Восторги вылились в конце концов в такие выражения, что из угла хрипло, как бы придушенно сказали:
— Карпухин, кончай с матом! Сызнова за старое?
— Ни-ни-ни, товарищ старшина, это я так, от полноты переживаний. Извиняйте-прощайте, сорвалось с языка.
— Длинноватый у тебя язык, Карпухин. Вот в чем беда.
Ага, Карпухин! Старшина его чихвостит. Ну, конечно, Карпухин, у кого же еще такой басище и мешанина из елейных и ругательных словечек? А почему сразу не признал карпухинскую трепотню? Потому что задумался.

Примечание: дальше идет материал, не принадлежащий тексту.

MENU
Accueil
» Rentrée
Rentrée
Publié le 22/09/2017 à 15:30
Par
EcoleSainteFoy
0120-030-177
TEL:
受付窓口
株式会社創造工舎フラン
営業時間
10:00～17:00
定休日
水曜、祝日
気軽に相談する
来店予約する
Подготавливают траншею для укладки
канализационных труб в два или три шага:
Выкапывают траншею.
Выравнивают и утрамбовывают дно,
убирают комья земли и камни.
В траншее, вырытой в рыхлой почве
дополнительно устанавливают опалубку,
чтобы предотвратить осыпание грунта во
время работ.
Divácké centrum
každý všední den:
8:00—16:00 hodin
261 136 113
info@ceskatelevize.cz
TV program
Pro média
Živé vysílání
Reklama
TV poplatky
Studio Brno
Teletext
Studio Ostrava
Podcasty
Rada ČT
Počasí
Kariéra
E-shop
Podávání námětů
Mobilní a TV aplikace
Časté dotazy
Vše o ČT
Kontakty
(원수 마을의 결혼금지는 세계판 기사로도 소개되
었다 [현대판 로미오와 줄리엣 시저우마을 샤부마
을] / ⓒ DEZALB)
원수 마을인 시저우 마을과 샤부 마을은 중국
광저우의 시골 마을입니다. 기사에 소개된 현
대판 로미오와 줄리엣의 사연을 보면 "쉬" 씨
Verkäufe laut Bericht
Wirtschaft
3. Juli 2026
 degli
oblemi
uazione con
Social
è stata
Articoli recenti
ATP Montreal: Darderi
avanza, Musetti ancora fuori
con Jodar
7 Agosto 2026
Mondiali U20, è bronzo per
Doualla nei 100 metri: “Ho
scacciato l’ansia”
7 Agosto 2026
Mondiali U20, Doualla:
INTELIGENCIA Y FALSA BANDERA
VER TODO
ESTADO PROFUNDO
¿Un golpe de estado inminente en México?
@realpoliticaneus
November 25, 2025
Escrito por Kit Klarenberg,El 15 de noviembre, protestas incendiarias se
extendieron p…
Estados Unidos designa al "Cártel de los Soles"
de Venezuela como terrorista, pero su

Буров сидел на шаткой лавке и намыливал себе голову. Хлопья мыльной пены наползали на глаза, он зажмуривался. Тело было уже влажное — не от воды, он еще не обдавался, а от выступившего пота. В баньке жарко, удушливо, истомно. На другом краю лавки орудовал мочалкой Шмагин, насвистывая, раскачивая и без того расхлябанную, скрипевшую в такт его движениям лавку, в буровской шайке вода хлюпала, выплескивалась на пол.

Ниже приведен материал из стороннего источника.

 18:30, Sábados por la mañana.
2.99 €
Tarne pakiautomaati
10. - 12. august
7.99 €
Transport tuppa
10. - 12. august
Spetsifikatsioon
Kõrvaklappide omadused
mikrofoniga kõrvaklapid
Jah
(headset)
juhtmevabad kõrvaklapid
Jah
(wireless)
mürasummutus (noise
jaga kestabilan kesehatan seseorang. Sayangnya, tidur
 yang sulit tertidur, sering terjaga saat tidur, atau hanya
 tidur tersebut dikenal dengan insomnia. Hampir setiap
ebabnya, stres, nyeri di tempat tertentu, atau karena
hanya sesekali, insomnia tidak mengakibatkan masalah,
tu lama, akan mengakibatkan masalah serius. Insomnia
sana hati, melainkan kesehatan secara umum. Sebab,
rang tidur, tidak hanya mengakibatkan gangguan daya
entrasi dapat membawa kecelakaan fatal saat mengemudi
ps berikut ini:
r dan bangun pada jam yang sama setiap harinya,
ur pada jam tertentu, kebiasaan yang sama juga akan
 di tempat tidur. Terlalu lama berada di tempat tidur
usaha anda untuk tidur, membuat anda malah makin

Вот он, сержант Буров, мылит свою голову — в прямом смысле, но надо бы намылить Карпухину — в переносном. Что за мода — опять матюкаются, а уж командир отделения, сержант Буров, не работал ли с Карпухиным, изживая нецензурщину? Мягкотелость у вас, товарищ Буров, — в переносном, конечно, смысле. В прямом: пощупай себя — твердь, мускулы. Командиру негоже быть добреньким, надо требовать. Надо выполнять свои обязанности, почему старшина за вас одернул Карпухина? Задумались? Это не оправдание, хотя задуматься есть над чем. Если по правде сказать, не хватает вам, товарищ Буров, требовательности, строгости к подчиненным.

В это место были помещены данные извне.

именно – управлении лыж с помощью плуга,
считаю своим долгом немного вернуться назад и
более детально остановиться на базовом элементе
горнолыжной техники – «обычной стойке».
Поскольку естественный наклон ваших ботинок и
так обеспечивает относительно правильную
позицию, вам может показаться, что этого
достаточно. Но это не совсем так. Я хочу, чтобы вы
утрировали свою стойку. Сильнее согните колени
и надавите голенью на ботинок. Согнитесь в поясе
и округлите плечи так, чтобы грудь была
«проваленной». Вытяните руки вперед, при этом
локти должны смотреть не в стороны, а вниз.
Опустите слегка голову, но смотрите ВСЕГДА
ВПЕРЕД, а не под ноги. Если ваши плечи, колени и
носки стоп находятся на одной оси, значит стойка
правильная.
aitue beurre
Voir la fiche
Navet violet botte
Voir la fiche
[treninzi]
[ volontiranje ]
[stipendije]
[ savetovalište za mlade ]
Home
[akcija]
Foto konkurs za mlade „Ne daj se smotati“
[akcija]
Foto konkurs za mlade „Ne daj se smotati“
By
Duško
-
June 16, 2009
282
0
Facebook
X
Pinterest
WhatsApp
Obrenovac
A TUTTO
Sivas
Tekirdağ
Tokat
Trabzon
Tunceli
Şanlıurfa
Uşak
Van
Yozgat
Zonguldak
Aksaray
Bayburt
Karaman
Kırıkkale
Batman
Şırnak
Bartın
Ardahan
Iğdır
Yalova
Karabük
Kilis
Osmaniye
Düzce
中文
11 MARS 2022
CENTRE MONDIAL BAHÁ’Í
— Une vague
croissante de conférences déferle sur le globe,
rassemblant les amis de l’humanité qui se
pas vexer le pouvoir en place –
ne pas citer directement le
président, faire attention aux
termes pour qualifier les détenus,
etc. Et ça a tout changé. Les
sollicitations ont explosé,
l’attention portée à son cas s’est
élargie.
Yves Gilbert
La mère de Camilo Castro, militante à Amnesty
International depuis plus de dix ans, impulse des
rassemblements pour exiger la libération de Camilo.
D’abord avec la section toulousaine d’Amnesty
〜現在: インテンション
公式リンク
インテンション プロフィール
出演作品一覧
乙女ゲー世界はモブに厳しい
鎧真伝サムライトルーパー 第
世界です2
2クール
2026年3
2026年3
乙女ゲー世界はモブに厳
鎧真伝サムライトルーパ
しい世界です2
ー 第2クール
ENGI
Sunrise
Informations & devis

— Сержант Буров, вы там нанизу, живой?
— А почему же мне не быть живым? — спросил Буров и подумал, что красноармеец Карпухин фамильярничает: спрашивает эдак, словно командир отделения — его закадычный друг-приятель. И, подумав об этом, Буров добавил: — Действуйте, товарищ Карпухин, действуйте и поменьше говорите.